Creative Brief
Crafted Product
Essence Magazine: Top 50 Fiction Books
This project is collaborative and academic. The interactive accompanied an essay by the University of New Orleans Professor Jacinta Saffold, visualizing a legacy of bestselling writers in the Black community. I worked with archival data collections to design an interactive tool that enables readers to explore the topic for themselves.
Goal
- Create a simple interactive that would allow readers of Professor Saffold's essay to explore the top books on the Essence Magazine bestseller's list.
- This interactive would serve as a preview for a bigger, potentially grant-funded project to make this data, an important part of contemporary Black literature, accessible.
- The visualization in the tooltip allows the reader to get details on demand: track the number of books the author wrote that made it to the list, what issue the books appeared in, how expensive the book is, and whether or not it was paperback or hardcover. The tooltips allow the reader to link to a Wikipedia article about each author.
Role
My role: Data Visualization
- Jacinta Saffold, Professor, Researcher, Writer & Data Curator
Process
Discovery
Observations
In data visualization, simple bar charts often aren't used because they seem boring. But a well-designed bar chart isn't boring; instead, it helps the reader focus on the content precisely because it is so familiar. Because order mattered in this visualization, we decided that a simple hierarchical bar chart, with visualizations in the toolti[ps, would be an appropriate exploratory interactive to pair with the explanatory essay.
Professor Saffold and I had many conversations about this data because she was the lead on an NEH grant application for it, and I was on board with a networked team as a front-end designer. Although the grant was not approved, we learned from the experience and plan to submit another grant application.
The data was entered over a number of years, so there were several inconsistencies in how the data was entered.
For example:
- Triple Crown changes to Triple Crown Publishing
- William Morrow Co. changes to William Morrow
- Urban changes to Urban Books
- Touchstone changes to Touchstone Books
- Several authors either changed names or had inconsistent name entries. I also standardized these authors so they could be counted accurately.

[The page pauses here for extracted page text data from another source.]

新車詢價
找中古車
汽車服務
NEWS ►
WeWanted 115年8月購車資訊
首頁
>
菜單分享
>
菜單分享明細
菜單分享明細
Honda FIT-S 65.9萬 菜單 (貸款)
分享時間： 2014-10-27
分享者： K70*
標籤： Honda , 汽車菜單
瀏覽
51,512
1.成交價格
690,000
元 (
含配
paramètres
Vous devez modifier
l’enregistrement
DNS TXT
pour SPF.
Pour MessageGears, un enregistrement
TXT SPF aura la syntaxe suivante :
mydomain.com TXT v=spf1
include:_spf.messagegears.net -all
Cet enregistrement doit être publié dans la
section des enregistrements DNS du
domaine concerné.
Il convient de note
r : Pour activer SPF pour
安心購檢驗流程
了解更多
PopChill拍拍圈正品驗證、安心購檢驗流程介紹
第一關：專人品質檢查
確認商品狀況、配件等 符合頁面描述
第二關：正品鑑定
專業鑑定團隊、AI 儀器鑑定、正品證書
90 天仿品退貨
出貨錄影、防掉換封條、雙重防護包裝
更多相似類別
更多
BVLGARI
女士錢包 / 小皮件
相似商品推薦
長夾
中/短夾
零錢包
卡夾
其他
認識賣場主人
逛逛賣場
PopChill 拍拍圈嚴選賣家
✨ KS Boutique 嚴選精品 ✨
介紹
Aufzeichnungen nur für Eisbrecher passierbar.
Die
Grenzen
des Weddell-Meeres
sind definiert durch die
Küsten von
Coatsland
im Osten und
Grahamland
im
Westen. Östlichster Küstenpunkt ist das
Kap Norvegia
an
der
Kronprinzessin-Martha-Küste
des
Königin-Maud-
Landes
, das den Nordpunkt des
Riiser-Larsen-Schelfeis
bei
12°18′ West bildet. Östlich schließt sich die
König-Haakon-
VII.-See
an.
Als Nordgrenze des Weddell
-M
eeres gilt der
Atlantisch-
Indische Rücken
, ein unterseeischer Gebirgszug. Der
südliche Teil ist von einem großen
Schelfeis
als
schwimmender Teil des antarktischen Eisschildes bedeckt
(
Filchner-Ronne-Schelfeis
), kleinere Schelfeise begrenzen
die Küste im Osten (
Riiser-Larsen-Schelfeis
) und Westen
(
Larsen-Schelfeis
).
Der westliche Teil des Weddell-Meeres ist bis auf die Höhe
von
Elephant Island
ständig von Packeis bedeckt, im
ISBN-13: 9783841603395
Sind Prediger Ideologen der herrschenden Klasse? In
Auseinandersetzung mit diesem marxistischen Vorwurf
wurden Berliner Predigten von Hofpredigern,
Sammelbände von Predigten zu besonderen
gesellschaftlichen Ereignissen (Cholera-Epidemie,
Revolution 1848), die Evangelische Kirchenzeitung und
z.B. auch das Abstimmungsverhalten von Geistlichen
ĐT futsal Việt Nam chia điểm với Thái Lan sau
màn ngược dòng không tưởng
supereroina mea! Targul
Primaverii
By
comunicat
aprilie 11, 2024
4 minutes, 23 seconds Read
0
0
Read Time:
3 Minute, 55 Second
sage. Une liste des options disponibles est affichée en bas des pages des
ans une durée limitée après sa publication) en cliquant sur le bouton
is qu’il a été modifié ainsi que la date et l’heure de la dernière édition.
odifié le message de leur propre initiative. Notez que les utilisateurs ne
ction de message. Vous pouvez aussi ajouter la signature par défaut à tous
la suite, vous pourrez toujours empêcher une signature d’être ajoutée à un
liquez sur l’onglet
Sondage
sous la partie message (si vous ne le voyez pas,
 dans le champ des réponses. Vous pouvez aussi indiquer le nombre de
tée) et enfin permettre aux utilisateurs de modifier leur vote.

Essence-books-jacinta-jbk-standardized-6-15-20.csv115.7KB
During my communications with Professor Saffold, I offered three options to visualize the data:
- Improve the graphic design of the treemap viz
- This would include Wikipedia links to the authors on the tooltips
- The problem with the treemap: you can only understand the smaller rectangles through the tooltip. To help the treemap more, I could try a dashboard option, so the user could filter according to year, allowing data to appear as needed rather than all at once...dashboard views could also include a timeline by year, so the user could see the order of books from 1994 onward.

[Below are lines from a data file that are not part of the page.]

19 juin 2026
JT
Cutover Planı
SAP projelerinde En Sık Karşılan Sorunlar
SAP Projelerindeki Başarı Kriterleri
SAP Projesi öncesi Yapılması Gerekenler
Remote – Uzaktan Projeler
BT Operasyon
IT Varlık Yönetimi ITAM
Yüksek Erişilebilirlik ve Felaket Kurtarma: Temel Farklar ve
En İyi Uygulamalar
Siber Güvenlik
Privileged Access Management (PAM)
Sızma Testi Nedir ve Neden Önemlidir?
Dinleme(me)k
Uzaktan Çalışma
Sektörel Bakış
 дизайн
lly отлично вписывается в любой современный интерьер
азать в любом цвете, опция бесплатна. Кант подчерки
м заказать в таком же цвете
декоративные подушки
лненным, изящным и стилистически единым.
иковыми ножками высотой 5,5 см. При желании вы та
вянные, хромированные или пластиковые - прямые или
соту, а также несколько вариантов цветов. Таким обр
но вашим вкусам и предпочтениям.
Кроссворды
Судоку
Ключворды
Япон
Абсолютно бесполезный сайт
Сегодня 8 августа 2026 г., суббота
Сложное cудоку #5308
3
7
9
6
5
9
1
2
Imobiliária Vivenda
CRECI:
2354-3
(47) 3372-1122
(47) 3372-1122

- Use cards: like this tool from Flourish: https://flourish.studio/2019/10/17/cards-template/
- The cards would have an image of the book cover or author
- Text for times listed/retail price
- The drawback to this approach: I'd have to look up the 485 book cover/author images...or to make this more feasible, we only show images for top 20-50 book covers...For speed's sake, I'd probably use a private academic account for Flourish to make this. But that means I won't be able to dynamically link to the Wikipedia author pages from the cards. That's a Tableau feature.
- Convert the treemap into a table. It could be a searchable/filterable table, like the attached rough examples.
- Advantage of this approach: you could look up precise values without having to use tooltips.
- Information is clearly displayed and can embed charts inside of tables (such as the bar chart)
- This would include Wikipedia links to the authors on the tooltips
Concepts → Blueprint
Concepts
essence-top-50-table-rough-concepts-JBK.pdf2252.9KB
Blueprint
If this project was also presented in print, I would have imported the Tableau file into Adobe Illustrator to improve the styling. Yet interactives have more constraints so they can be readable across browsers. I like to use Tableau and the R Tidyverse as my Discovery → Concept → Blueprint tools.